While providing the perspectives of lawmakers opposed to abortion can be relevant in media coverage of debates around abortion legislation, anti-abortion lawmakers should not be presented uncritically as an “opposing view” to abortion providers or others advocating for access to abortion. When it is necessary to include such a politician’s voice, any quotes should be supplemented by research and context that assess their statements and note any inaccuracies.

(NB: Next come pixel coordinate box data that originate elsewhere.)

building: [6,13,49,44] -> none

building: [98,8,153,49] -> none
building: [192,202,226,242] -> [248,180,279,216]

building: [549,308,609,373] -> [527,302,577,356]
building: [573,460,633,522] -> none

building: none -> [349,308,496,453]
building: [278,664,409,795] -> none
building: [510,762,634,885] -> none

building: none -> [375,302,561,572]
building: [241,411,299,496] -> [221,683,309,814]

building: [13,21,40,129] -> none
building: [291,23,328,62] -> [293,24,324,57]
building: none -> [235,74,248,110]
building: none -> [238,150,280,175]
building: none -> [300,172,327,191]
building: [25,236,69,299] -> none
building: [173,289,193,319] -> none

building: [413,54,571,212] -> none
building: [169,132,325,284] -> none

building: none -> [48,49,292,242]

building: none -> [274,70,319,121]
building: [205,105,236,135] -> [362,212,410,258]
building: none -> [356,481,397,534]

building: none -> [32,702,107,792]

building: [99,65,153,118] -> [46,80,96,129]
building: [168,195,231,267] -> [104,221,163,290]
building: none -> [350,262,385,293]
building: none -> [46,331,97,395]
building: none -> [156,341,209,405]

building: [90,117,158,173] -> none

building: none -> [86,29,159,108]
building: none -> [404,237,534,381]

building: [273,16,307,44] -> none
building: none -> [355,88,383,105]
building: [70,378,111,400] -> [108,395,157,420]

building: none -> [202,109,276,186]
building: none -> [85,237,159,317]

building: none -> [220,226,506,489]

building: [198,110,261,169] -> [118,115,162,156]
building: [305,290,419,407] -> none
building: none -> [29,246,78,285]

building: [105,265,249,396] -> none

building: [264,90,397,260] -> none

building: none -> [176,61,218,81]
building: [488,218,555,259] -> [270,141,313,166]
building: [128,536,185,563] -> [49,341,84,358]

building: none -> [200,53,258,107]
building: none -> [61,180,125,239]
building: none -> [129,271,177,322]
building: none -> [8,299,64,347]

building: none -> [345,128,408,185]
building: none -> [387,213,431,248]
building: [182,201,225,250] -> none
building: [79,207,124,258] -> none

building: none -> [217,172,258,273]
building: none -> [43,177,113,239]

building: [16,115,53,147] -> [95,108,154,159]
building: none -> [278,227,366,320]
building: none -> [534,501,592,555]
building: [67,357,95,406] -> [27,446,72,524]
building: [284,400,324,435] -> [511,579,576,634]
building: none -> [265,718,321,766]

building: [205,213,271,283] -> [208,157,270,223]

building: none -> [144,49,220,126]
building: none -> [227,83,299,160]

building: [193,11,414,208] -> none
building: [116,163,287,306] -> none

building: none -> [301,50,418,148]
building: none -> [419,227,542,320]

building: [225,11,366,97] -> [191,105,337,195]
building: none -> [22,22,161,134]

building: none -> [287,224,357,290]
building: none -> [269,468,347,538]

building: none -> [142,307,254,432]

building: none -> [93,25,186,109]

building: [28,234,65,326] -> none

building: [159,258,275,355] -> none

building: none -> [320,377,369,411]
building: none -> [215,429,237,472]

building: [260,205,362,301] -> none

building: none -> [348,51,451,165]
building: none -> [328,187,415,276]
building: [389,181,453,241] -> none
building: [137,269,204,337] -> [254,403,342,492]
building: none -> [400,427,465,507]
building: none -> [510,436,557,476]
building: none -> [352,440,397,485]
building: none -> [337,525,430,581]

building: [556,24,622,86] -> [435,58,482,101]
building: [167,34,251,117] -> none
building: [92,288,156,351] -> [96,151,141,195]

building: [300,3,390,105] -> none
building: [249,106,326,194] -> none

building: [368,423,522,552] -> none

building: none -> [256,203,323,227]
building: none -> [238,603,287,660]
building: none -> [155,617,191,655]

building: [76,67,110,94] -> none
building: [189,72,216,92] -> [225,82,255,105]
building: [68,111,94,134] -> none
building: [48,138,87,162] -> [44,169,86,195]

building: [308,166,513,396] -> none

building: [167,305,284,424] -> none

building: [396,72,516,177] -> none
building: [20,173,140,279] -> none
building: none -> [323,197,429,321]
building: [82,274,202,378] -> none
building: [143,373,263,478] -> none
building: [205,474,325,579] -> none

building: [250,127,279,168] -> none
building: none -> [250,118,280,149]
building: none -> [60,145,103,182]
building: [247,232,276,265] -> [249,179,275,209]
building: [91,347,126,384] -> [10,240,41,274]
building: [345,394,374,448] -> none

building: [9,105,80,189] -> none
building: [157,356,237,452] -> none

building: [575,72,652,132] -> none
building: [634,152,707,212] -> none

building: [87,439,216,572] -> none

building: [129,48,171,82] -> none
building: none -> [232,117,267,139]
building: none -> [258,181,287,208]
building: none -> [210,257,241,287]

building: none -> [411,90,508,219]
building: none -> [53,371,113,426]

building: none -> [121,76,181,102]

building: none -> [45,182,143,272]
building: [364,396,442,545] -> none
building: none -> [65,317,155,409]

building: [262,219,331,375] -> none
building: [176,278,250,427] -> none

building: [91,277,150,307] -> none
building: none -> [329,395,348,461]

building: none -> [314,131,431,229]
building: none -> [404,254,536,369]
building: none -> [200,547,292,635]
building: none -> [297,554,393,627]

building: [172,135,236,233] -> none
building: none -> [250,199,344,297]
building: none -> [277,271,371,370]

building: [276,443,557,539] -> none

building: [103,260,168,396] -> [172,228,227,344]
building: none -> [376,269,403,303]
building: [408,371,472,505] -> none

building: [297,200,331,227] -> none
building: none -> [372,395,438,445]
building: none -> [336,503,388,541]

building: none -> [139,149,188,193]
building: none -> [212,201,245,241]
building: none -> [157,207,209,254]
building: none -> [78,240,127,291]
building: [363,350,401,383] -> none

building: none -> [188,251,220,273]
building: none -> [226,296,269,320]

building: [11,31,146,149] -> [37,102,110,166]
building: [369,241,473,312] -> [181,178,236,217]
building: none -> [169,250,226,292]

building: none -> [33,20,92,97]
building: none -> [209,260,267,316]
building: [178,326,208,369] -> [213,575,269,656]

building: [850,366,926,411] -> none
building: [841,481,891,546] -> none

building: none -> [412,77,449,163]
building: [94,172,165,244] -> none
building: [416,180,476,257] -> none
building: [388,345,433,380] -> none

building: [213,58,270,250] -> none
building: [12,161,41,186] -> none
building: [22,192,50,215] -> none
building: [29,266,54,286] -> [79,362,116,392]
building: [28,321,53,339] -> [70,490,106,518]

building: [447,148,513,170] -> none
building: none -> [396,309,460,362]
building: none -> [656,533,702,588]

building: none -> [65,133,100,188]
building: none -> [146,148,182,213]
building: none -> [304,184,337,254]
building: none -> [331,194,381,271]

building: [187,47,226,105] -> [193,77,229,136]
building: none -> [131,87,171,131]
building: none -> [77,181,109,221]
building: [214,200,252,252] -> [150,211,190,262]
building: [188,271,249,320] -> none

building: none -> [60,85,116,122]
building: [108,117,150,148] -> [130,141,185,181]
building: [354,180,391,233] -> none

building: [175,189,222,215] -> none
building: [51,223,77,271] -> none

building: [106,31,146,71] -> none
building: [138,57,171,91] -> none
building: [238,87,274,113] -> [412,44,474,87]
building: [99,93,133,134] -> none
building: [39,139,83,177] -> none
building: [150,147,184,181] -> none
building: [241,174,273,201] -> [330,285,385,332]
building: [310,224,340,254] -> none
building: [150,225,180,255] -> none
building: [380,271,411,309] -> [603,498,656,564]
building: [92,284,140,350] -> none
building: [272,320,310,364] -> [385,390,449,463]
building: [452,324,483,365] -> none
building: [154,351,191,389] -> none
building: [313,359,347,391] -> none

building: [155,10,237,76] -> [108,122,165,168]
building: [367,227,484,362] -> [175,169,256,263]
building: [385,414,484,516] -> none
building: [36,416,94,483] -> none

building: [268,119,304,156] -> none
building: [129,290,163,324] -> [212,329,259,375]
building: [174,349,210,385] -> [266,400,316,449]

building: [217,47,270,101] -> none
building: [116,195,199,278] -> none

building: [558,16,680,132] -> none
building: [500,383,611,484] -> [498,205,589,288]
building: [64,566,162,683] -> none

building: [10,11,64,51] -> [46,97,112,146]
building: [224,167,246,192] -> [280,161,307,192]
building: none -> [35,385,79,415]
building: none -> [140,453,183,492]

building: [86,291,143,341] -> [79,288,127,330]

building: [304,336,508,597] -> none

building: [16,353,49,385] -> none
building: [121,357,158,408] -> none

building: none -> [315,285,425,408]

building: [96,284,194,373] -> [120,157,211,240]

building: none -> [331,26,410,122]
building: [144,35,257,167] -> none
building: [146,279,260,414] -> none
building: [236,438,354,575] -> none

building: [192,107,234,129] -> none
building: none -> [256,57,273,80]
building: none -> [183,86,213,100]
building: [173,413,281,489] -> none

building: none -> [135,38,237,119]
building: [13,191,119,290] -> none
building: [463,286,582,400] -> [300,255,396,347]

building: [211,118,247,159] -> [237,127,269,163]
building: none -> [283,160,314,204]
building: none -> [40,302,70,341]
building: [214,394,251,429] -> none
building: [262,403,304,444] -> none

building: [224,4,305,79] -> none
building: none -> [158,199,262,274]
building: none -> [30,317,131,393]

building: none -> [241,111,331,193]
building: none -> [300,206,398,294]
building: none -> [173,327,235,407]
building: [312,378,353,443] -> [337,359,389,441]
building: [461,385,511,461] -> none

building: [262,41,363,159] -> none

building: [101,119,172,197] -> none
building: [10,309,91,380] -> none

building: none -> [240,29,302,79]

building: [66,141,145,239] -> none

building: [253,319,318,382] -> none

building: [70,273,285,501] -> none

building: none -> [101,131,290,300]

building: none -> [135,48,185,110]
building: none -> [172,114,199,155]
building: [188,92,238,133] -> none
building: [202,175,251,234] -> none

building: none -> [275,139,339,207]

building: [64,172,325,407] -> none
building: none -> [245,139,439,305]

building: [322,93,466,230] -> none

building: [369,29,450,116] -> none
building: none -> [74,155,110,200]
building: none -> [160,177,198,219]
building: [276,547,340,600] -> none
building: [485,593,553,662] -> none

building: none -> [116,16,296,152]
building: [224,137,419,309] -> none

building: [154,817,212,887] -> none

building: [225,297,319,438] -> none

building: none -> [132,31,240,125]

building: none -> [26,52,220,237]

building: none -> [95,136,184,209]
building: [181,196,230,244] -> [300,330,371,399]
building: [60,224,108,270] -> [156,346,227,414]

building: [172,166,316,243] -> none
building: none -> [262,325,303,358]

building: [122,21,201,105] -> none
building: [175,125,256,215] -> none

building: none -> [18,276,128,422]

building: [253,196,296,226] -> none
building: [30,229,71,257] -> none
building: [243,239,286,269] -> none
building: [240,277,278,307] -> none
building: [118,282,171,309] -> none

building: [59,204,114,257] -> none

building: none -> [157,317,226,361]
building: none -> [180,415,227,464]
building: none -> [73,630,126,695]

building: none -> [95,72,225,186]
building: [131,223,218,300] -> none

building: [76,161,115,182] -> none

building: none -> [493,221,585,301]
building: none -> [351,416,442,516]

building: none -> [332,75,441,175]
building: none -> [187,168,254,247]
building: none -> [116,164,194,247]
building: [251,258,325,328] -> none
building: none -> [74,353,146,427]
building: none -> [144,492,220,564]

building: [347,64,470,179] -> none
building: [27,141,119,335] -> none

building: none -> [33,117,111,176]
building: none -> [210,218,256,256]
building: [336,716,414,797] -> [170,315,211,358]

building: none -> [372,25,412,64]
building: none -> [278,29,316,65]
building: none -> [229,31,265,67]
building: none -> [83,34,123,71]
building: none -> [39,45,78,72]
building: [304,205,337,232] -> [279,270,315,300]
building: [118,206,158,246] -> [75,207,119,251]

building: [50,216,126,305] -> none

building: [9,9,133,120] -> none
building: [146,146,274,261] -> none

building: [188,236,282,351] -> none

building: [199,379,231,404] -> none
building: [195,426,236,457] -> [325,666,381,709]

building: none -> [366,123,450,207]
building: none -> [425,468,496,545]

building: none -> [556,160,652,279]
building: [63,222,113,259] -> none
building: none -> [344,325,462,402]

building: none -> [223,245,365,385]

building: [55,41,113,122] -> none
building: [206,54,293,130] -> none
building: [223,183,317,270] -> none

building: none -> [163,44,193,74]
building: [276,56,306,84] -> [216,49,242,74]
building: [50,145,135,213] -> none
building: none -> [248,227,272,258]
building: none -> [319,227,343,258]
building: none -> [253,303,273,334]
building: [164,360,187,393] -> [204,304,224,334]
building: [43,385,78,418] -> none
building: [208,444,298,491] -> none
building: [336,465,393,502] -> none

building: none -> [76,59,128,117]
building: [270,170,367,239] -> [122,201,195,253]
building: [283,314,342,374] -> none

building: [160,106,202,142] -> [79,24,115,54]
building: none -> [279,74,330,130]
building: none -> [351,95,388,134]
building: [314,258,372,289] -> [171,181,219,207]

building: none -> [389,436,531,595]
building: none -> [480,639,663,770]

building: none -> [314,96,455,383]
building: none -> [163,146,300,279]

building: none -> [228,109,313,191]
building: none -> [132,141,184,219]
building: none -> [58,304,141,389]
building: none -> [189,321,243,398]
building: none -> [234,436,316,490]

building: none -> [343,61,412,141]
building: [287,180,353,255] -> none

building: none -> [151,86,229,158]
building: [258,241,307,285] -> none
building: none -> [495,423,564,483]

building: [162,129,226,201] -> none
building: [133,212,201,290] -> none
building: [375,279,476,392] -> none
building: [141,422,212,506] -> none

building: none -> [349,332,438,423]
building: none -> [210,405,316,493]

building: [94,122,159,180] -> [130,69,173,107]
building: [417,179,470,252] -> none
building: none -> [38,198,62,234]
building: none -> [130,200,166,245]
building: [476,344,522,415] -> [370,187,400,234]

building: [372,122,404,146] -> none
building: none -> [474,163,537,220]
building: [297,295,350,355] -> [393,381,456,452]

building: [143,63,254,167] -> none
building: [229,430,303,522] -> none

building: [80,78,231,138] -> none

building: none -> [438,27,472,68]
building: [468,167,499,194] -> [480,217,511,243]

As noted above, faith communities in the U.S. hold a wide range of views about abortion, with majorities of many denominations strongly supportive of abortion access. When an anti-abortion religious leader or organization makes statements related to abortion they should be viewed as speaking only on behalf of themselves or their congregation and not offered as the perspective of “religious leaders” or “the faith community.” Anti-abortion religious leaders should also not be positioned as an equivalent, opposing perspective to abortion providers or other medical experts. In virtually all circumstances, remarks from such faith leaders should be placed alongside a religious voice supportive of reproductive rights in order to provide a fuller range of views.
A wide range of other anti-abortion activist organizations, such as Susan B. Anthony List and March for Life, rely on misinformation and stigma to advance their ideological agenda. While the views of these groups may sometimes be relevant to understanding political battles around abortion, it is important to avoid a false equivalence between their perspectives and those of medical experts relying on science and research to offer factual insights about reproductive health. In general, any statements made by these groups should be fully contextualized and rigorously fact-checked to prevent the spread of false narratives.